Beinart blamed Israel for the two-state resolution’s failure because it had “inexorably taken more of the West Bank” and so the notion of what a Palestinian state “means has been defined down and down” and Israel’s control over the West Bank is now permanent.

He also accused Israeli Jews of a “conscious” attempt to present Palestinians to Americans and Israelis as having a “kind of compulsive pathological desire to hate and even to kill Jews” which “dehumanises” them.

Yet, since the 1880s, the rhetoric against the political movement for Jews to return to the historic Land of Israel has been couched in blatantly antisemitic rhetoric, and accompanied by genocidal threats and actual acts of indiscriminate violence clearly motivated by raw hatred.

Beinart claimed that the Palestinian national movement has “done some things that I consider to be indefensible but if you compare it… to other national movements… fighting to get individual and national rights for their peoples, the Palestinian national movement doesn’t look particularly pathological.

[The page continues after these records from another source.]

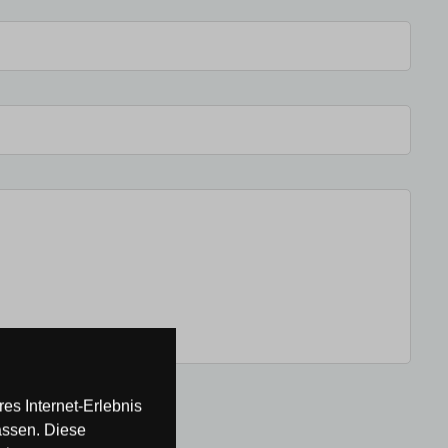
es Internet-Erlebnis
assen. Diese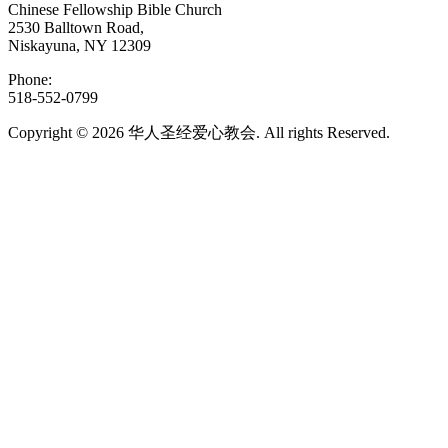
Chinese Fellowship Bible Church
2530 Balltown Road,
Niskayuna, NY 12309
Phone:
518-552-0799
Copyright © 2026 华人圣经爱心教会. All rights Reserved.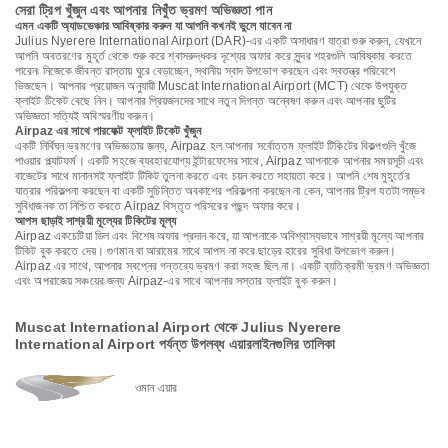
সেরা ট্রিপ খুঁজুন এবং আপনার নিখুঁত ভ্রমণ অভিজ্ঞতা পান
এমন একটি অ্যাডভেঞ্চার আবিষ্কার করুন যা আপনি কখনই ভুলে যাবেন না
Julius Nyerere International Airport (DAR)-এর একটি অসাধারণ যাত্রা শুরু করুন, যেখানে
আপনি অবতরণের মুহূর্ত থেকে শুরু করে শ্বাসরুদ্ধকর দৃশ্যের অফার করে সুন্দর শহরগুলি আবিষ্কার করতে
পারেন৷ নিজেকে জীবন্ত রাস্তায় ঘুরে বেড়াচ্ছেন, স্থানীয় স্বাদ উপভোগ করছেন এবং স্বতন্ত্র পরিবেশে
ভিজছেন। আপনার প্রয়োজন অনুযায়ী Muscat International Airport (MCT) থেকে উপযুক্ত
ফ্লাইট টিকেট বেছে নিন। আপনার প্রিয়জনদের সাথে নতুন দিগন্ত অন্বেষণ করুন এবং আপনার ছুটির
অভিজ্ঞতা সত্যিই অবিস্মরণীয় করুন।
Airpaz এর সাথে পারফেক্ট ফ্লাইট টিকেট খুঁজুন
একটি নির্বিঘ্ন ভ্রমণের অভিজ্ঞতার জন্য, Airpaz হল আপনার সর্বোত্তম ফ্লাইট টিকিটের বিকল্পগুলি খুঁজে
পাওয়ার প্ল্যাটফর্ম। একটি সহজে ব্যবহারযোগ্য ইন্টারফেসের সাথে, Airpaz আপনাকে আপনার সময়সূচী এবং
বাজেটের সাথে মানানসই ফ্লাইট টিকিট তুলনা করতে এবং চয়ন করতে সহায়তা করে। আপনি শেষ মুহূর্তের
যাত্রার পরিকল্পনা করছেন বা একটি সুচিন্তিত অবকাশের পরিকল্পনা করছেন না কেন, আপনার ট্রিপ যতটা সম্ভব
সুবিধাজনক তা নিশ্চিত করতে Airpaz বিস্তৃত পরিসরের পছন্দ অফার করে।
আপস ছাড়াই সাশ্রয়ী মূল্যের টিকিটের মূল্য
Airpaz একচেটিয়া ডিল এবং বিশেষ অফার প্রদান করে, যা আপনাকে অবিশ্বাস্যভাবে সাশ্রয়ী মূল্যে আপনার
টিকিট বুক করতে দেয়। গুণমান বা আরামের সাথে আপস না করে ছাড়ের হারের সুবিধা উপভোগ করুন।
Airpaz এর সাথে, আপনার স্বপ্নের গন্তব্যে ভ্রমণ করা সহজ ছিল না। একটি ব্যতিক্রমী ভ্রমণ অভিজ্ঞতা
এবং অপরাজেয় সঞ্চয়ের জন্য Airpaz-এর সাথে আপনার সস্তার ফ্লাইট বুক করুন।
Muscat International Airport থেকে Julius Nyerere
International Airport পর্যন্ত উপলব্ধ এয়ারলাইনগুলির তালিকা
ওমান এয়ার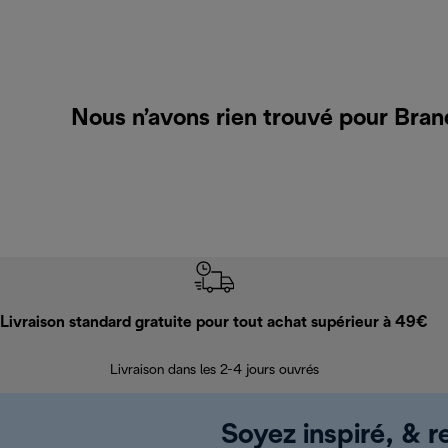
Nous n’avons rien trouvé pour Bran
Livraison standard gratuite pour tout achat supérieur à 49€
Livraison dans les 2-4 jours ouvrés
Soyez inspiré, & re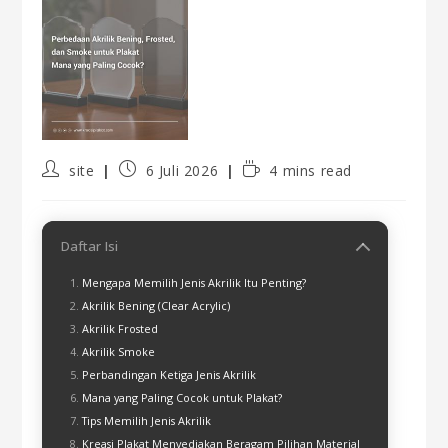
site
6 Juli 2026
4 mins read
Daftar Isi
Mengapa Memilih Jenis Akrilik Itu Penting?
Akrilik Bening (Clear Acrylic)
Akrilik Frosted
Akrilik Smoke
Perbandingan Ketiga Jenis Akrilik
Mana yang Paling Cocok untuk Plakat?
Tips Memilih Jenis Akrilik
Kreasi Plakat Menyediakan Beragam Pilihan Material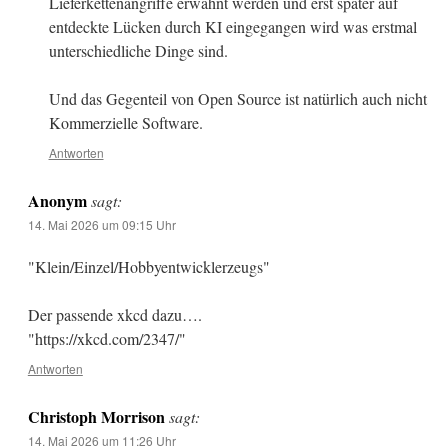
Lieferkettenangriffe erwähnt werden und erst später auf
entdeckte Lücken durch KI eingegangen wird was erstmal
unterschiedliche Dinge sind.
Und das Gegenteil von Open Source ist natürlich auch nicht
Kommerzielle Software.
Antworten
Anonym
sagt:
14. Mai 2026 um 09:15 Uhr
"Klein/Einzel/Hobbyentwicklerzeugs"
Der passende xkcd dazu….
"https://xkcd.com/2347/"
Antworten
Christoph Morrison
sagt:
14. Mai 2026 um 11:26 Uhr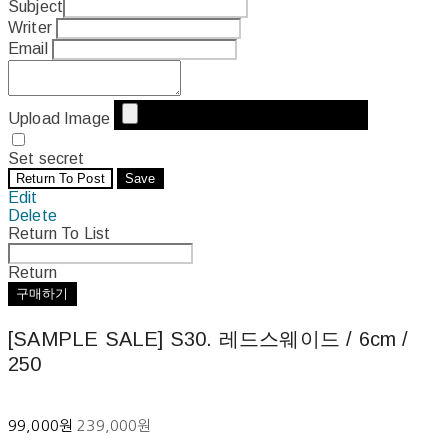
Subject
Writer
Email
Upload Image
Set secret
Return To Post
Save
Edit
Delete
Return To List
Return
구매하기
[SAMPLE SALE] S30. 레드스웨이드 / 6cm /
250
99,000원
239,000원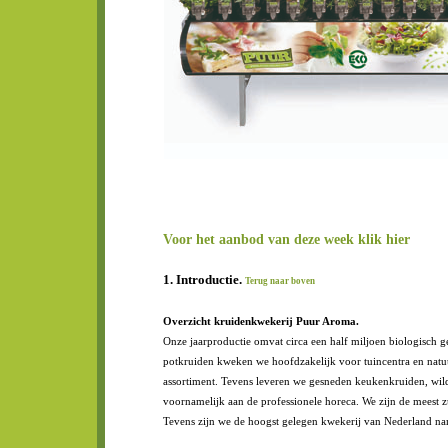
Voor het aanbod van deze week klik hier
1. Introductie.
Terug naar boven
Overzicht kruidenkwekerij Puur Aroma.
Onze jaarproductie omvat circa een half miljoen biologisch ge
potkruiden kweken we hoofdzakelijk voor tuincentra en natu
assortiment. Tevens leveren we gesneden keukenkruiden, wil
voornamelijk aan de professionele horeca. We zijn de meest z
Tevens zijn we de hoogst gelegen kwekerij van Nederland n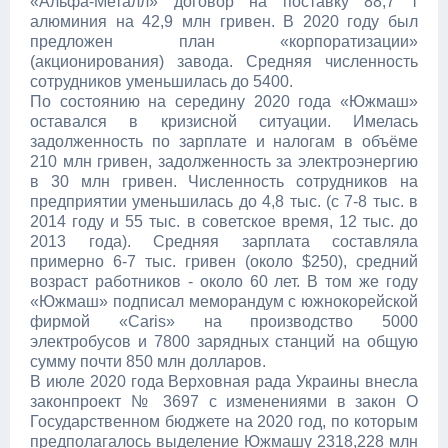
«Альфа-Металл» договор на поставку 88,7 т
алюминия на 42,9 млн гривен. В 2020 году был
предложен план «корпоратизации»
(акционирования) завода. Средняя численность
сотрудников уменьшилась до 5400.
По состоянию на середину 2020 года «Южмаш»
оставался в кризисной ситуации. Имелась
задолженность по зарплате и налогам в объёме
210 млн гривен, задолженность за электроэнергию
в 30 млн гривен. Численность сотрудников на
предприятии уменьшилась до 4,8 тыс. (с 7-8 тыс. в
2014 году и 55 тыс. в советское время, 12 тыс. до
2013 года). Средняя зарплата составляла
примерно 6-7 тыс. гривен (около $250), средний
возраст работников - около 60 лет. В том же году
«Южмаш» подписал меморандум с южнокорейской
фирмой «Caris» на производство 5000
электробусов и 7800 зарядных станций на общую
сумму почти 850 млн долларов.
В июле 2020 года Верховная рада Украины внесла
законпроект № 3697 с изменениями в закон О
Государственном бюджете на 2020 год, по которым
предполагалось выделение Южмашу 2318,228 млн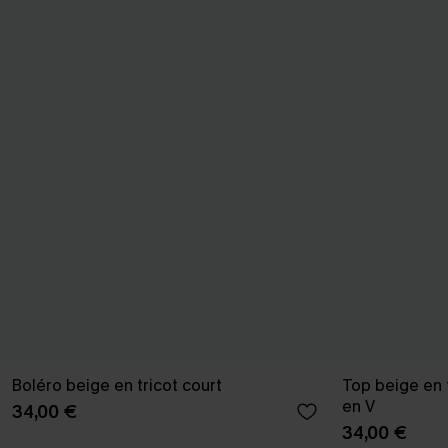
Boléro beige en tricot court
Top beige en 
en V
34,00 €
34,00 €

In fact… in the last 15 years it’s proved considerably more moderate than the ANC or the IRA ever proved.”

The reality is that unlike other national movements that have never been given the chance of statehood, such as the Tibetans or the Kurds, Palestinian leaders have spent the past 20 years rejecting Israeli offers to create a state.

Beinart also implied that the Palestinian terror of the Second Intifada, which he acknowledged was “enormously traumatic” for Israelis, had ended voluntarily, and said that since then “the amount of Palestinian violence towards Israeli Jews has been much, much lower” yet bemoaned that neither the Israeli government nor Israeli Jewish public have “mov[ed] towards a greater willingness to embrace a genuine Palestinian State.”

The Second Intifada broke out in 2000 after Palestinian President Yasser Arafat rejected Israeli offers of a state on more than 90% of the West Bank and all of Gaza. Only through the construction of a security barrier and a successful combination of other Israel military tactics, many of which are still in place because of ongoing threats, did it end.

Beinart also overlooked how Israel’s withdrawal from Gaza in 2005 led to Hamas using the territory as a launching pad to fire tens of thousands of rockets at Israeli towns and build tunnels into Israel with the aim of carrying out terror attacks, leading to several wars. 

And in 2015-16, Palestinian Authority incitement on the West Bank-based on antisemitic rhetoric that Israeli Jews were coming to destroy the Al-Aqsa mosque led to a spate of stabbings and car-ramming attacks.

All this occurred during Beinart’s mythical 15-year period of Palestinian restraint, yet Israeli PMs have remained committed to negotiating with the Palestinians. 

In 2008, then Israeli PM Ehud Olmert’s offer of a state included all of Gaza, the equivalent of 100% of the West Bank and shared control in Jerusalem. Current Palestinian Authority President Mahmoud Abbas admits he rejected the offer “out of hand”.

Current Israeli PM Binyamin Netanyahu has invested time and political capital in futile peace talks, yet since 2014 his offer to resume peace talks without preconditions has been flatly rejected.

However, in Beinart’s world, these offers show how Israel has not offered the Palestinians “genuine” statehood since the Intifada. 

Blind spot 

Also interviewed on ABC Radio National “Religion and Ethics Report” (July 29), Beinart claimed that “Israel is also holding millions of Palestinians in the West Bank and Gaza… as stateless non-citizens with no voice in the government that dominates their lives.”

Since the mid-1990s, more than 90% of Palestinians on the West Bank and all Palestinians in Gaza have had self-rule under leaders they have picked for themselves (Jerusalem Palestinians are eligible for Israeli citizenship if they want it). It is only the Palestinian leadership’s stubborn refusal to end the conflict that has ensured this status quo has not developed into full independent statehood.